In the late 19th century, a sugar mill was built on the banks of this river, and although the mill was shut down in 1923, the town of Navua stands on its site.

==Upper Navua Conservation Area ==
The Upper Navua Conservation Area is an area in the central highlands of Viti Levu where the Navua River passes through a narrow gorge. It is managed by the Fiji Native Land Trust Board. The area was listed as a "Wetland of International Importance" under the Ramsar Convention on April 11, 2006. To value the uniqueness of this beautiful place, Nate and Kelly Bricker created a conservation area. “They believed that tourism would be the best to replace natural resource extraction as a source of revenue for locals.” They “developed Rivers Fiji guides which educate guests about the ecosystem, heritage sites and local preservation issues.” The conservation was established in 2000 and since then it has become a key conservation area, protecting the river from logging, road building, and mining. These efforts have not only helped the Navua river but has been a crucial element of contributing the local economy through eco-tourism. This conservation encompasses 615 hectares, including the river and a buffer zone. Overall, UNCA focuses on ensuring that other individuals recognize the importance of taking care of rivers, such as the Navua river, the conservation area has proven how they are actually beneficial and has produced numerous benefits towards the Fiji Rivers, it has created a global recognition to tourists about the critical impacts of human activities.

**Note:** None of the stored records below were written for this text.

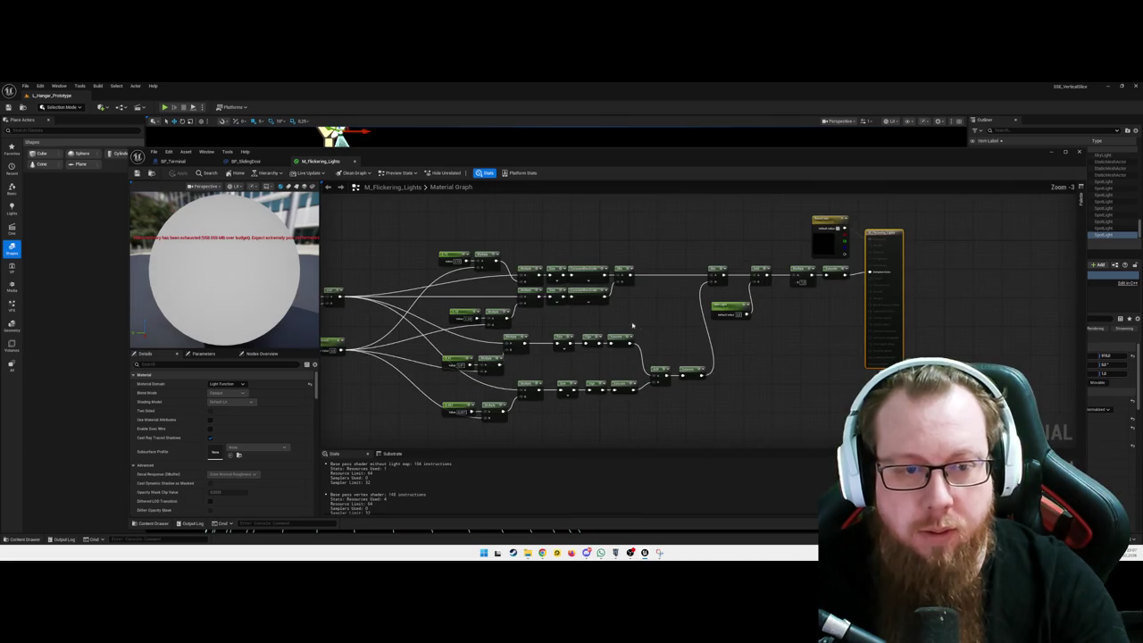
scroll(679, 325, down, 2)
mouse_move(538, 232)
mouse_down()
mouse_move(624, 258)
mouse_move(848, 384)
mouse_move(853, 404)
mouse_up()
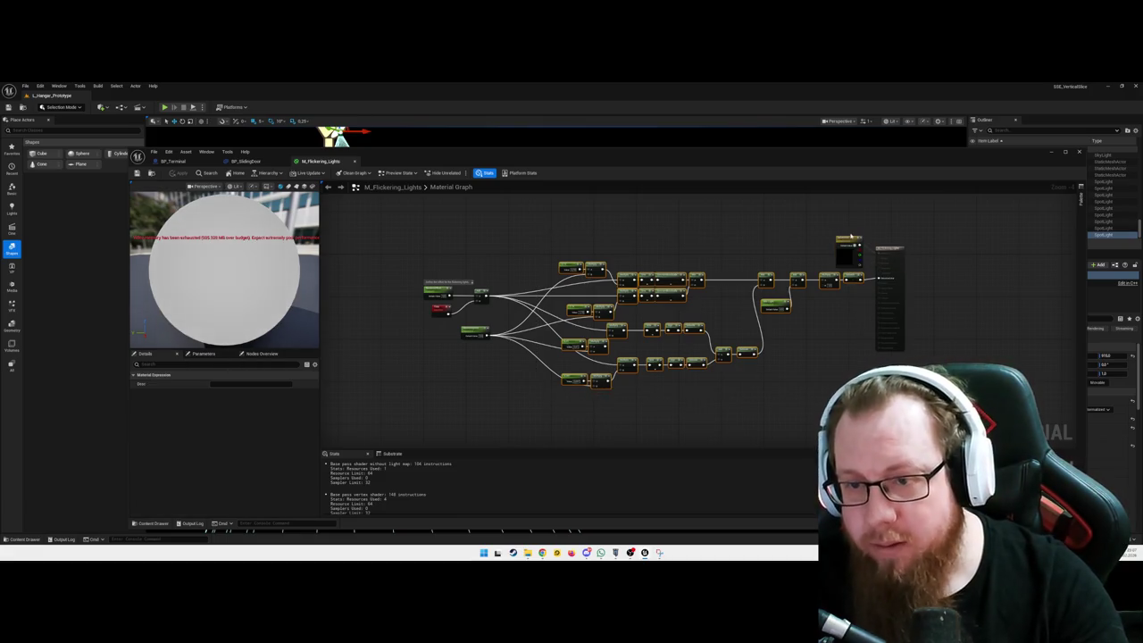
click(811, 231)
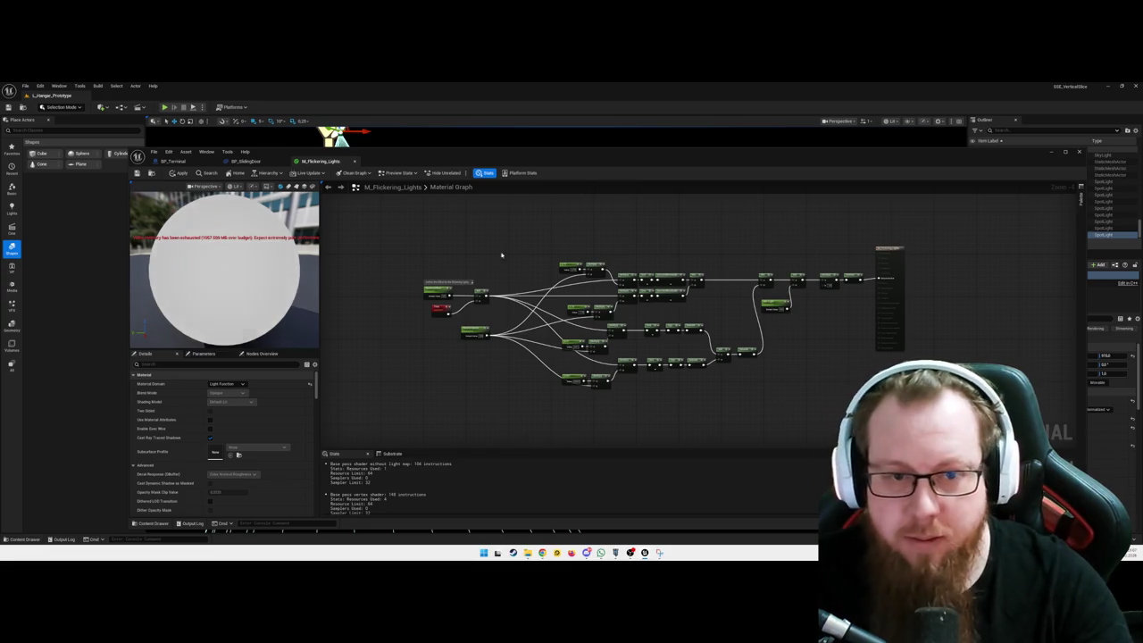
mouse_move(497, 235)
mouse_down()
mouse_move(574, 268)
mouse_move(760, 392)
mouse_move(877, 416)
mouse_move(879, 438)
mouse_move(795, 289)
mouse_move(559, 230)
mouse_up()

== Impact of Human Activities on Navua river ==
Unfortunately human activity has increasingly become a factor to "disasters" that occur worldwide, especially in small islands such as the Navua river has been affected. Humans activities such as deforestation, increased population, and land degradation have contributed to the increase of flooding on the past 100 years until 2004. One may wonder, how does deforestation cause increase flooding? Well that is due to the reduction of the river's capacity to absorb water. The Navua River has experienced major flood roughly every 7 years, while minor floods are more frequent. Human activities don't only impact the local population but also lead to significant financial cost, for instance, one major flood in 2004 caused $13 million in damage. When flooding occurs damage tends to occur in homes, agricultural land, and infrastructure. This results in high repair and rebuilding costs, which can strain local and national economies.

== Community Engagement towards Navua River ==
Multiple complaints have been raised with the Prime Minister concerning the gravel extraction in the Navua River. Due to the shallower upstream it has made it difficult for locals to transport in boats towards their villages and communities. Not only has the extraction caused a affect in transportation but also caused a concern in the ecosystem. It has been reported that food sources, such as eels, mussels and fish have decreased due to the extraction operations. It has been issued that these gravel extractions are often unauthorized, which is causing a irreversible damage. A river Tubing Manager Director, called William Danford has also raised concerns saying there has been various reports about the issue and still no notable measures have been taken to find out a solution for this.